Anni’80 e i suoi protagonisti un ciclo di incontri a cura di ADI Lombardia e Roberto Marcatti

L a Delegazione Adi Lombardia prosegue con il ciclo di incontri DESIGN EXP Anni’80 il metallo e i suoi protagonisti, curato da ADI Lombardia e Roberto Marcatti, dedicato ad alcuni protagonisti del design italiano degli anni ’80, periodo particolarmente fertile nel panorama nazionale e, in particolare in quello milanese.
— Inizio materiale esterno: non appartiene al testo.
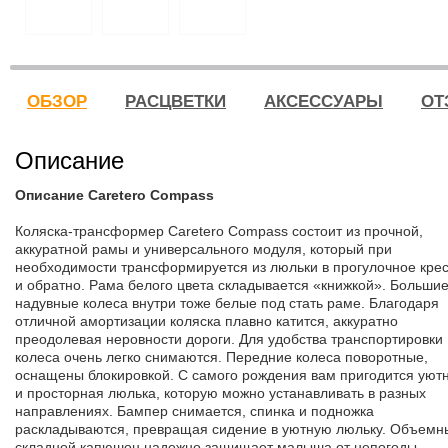
ОБЗОР
РАСЦВЕТКИ
АКСЕССУАРЫ
ОТ
Описание
Описание Caretero Compass
Коляска-трансформер Caretero Compass состоит из прочной,
аккуратной рамы и универсального модуля, который при
необходимости трансформируется из люльки в прогулочное кре
и обратно. Рама белого цвета складывается «книжкой». Больши
надувные колеса внутри тоже белые под стать раме. Благодаря
отличной амортизации коляска плавно катится, аккуратно
преодолевая неровности дороги. Для удобства транспортировки
колеса очень легко снимаются. Передние колеса поворотные,
оснащены блокировкой. С самого рождения вам пригодится уют
и просторная люлька, которую можно устанавливать в разных
направлениях. Бампер снимается, спинка и подножка
раскладываются, превращая сидение в уютную люльку. Объемн
складной капюшон надежно защищает малыша от непогоды.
Mercoledì 28 novembre, si terrà il secondo incontro* “L’esperienza di Nicoletta Baucia e Maurizio Peregalli in ZEUS” a cui naturalmente, saranno presenti le due figure storiche del gruppo di design di avanguardia, fondato nell’84 da Maurizio Peregalli, Walter Marcatti, Davide Mercatali (design), Sergio Calatroni, Mizio Turchet (arte), Ettore Raffaldi, Marco Tini, Cinzia Tomaciello (moda). Nel tempo si sono uniti numerosi amici e colleghi: Nicoletta Baucia, Claudio Nardi, De Pas, D’Urbino, Lomazzi, Ruben Mochi, Roberto Marcatti, Serge Meppiel, Jasper Morrison, Franco Raggi, Robert Wattstein, Massimiliano e Doriana Fuksas, Andreas Brandolini, Ron Arad, Paolo Pedrizzetti, Martin Szekely, Vincenzo Iavicoli e Maria Luisa Rossi, Marzio Rusconi Clerici e Laura Agnoletto.

Introdurrà l’incontro Andrea Rovatti presidente di ADI Lombardia, presenterà Roberto Marcatti, uno dei fondatori di Zeus, e farà da moderatore Gianluigi Landoni, consigliere di ADI Lombardia.
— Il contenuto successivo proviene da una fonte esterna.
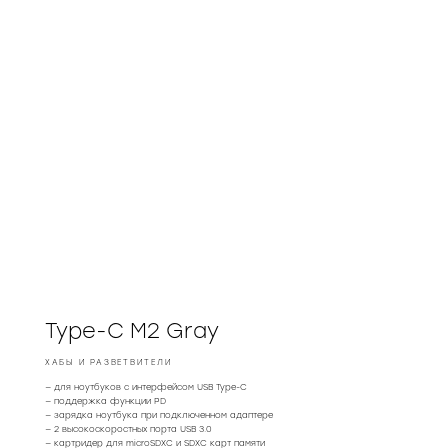
Type-C M2 Gray
ХАБЫ И РАЗВЕТВИТЕЛИ
— для ноутбуков с интерфейсом USB Type-C
— поддержка функции PD
— зарядка ноутбука при подключенном адаптере
— 2 высокоскоростных порта USB 3.0
— картридер для microSDXC и SDXC карт памяти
Non c’è dubbio che durante gli anni ’80 la crescita dell’uso e del consumo di Design sia esplosa come una nuova era. Dopo la straordinaria mostra al MoMA di New York del 1972, il Design italiano, era diventato un fenomeno noto nel mondo. Dopo la scomparsa di Giò Ponti, la rivista Domus passava alla direzione di Alessandro Mendini, il quale, già da alcuni anni aveva fondato la nuova rivista Modo. E poi tutti i movimenti sperimentali, colti, aperti come Alchimia e Memphis.

In questo scenario si inquadra anche l’esperienza di Zeus.
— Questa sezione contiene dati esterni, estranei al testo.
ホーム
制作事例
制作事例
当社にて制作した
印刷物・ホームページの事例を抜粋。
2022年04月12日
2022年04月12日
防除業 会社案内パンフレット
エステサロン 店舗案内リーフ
 Architetti e designers che diventavano imprenditori e che imponevano un loro modo e metodo produttivo, con una visione del mondo diversa, anche nell’uso dei materiali; si diffonde così l’impiego del metallo, poco costoso e semplice da lavorare, senza bisogno di stampi o di tecnologie sofisticate. Nascono così diverse realtà, diventate oggi dei marchi di riferimento internazionali, come Alias, Baleri, Cappellini, Pallucco.

L’intento di questi incontri è di mettere ordine e dare il giusto rilievo a chi ha fondato alcune di queste realtà e poi proposto nel mondo alcuni degli oggetti che sono diventati icone del Design italiano, nati in quegli anni, ma che non sono mai invecchiati, quelli che nel gergo vengono chiamati degli evergreen. “Gli incontri presso la sede dell’ADI vogliono mettere in evidenza quell’humus, quell’aria, e quelle sensazioni che personalmente non ho più ritrovato e sentito.” sottolinea Roberto Marcatti “Non è nostalgia, e non è rimpianto, ma soltanto raccontare a chi non c’era cosa succedeva in questi anni, e come si è riusciti anche e solo con la forza delle idee (e magari con pochi denari a disposizione) a creare dei brand e delle straordinarie storie che ancora oggi resistono, pur con compagini societarie diverse.”

* Il primo incontro del ciclo DESIGN EXP, Anni ’80 e i suoi protagonisti si è tenuto lo scorso 17 ottobre con “L’esperienza di Carlo Forcolini in Alias”

N.B. I soci ADI che intervengono (annunciandosi con un messaggio e-mail a ADI Lombardia) possono ottenere 1 CFP.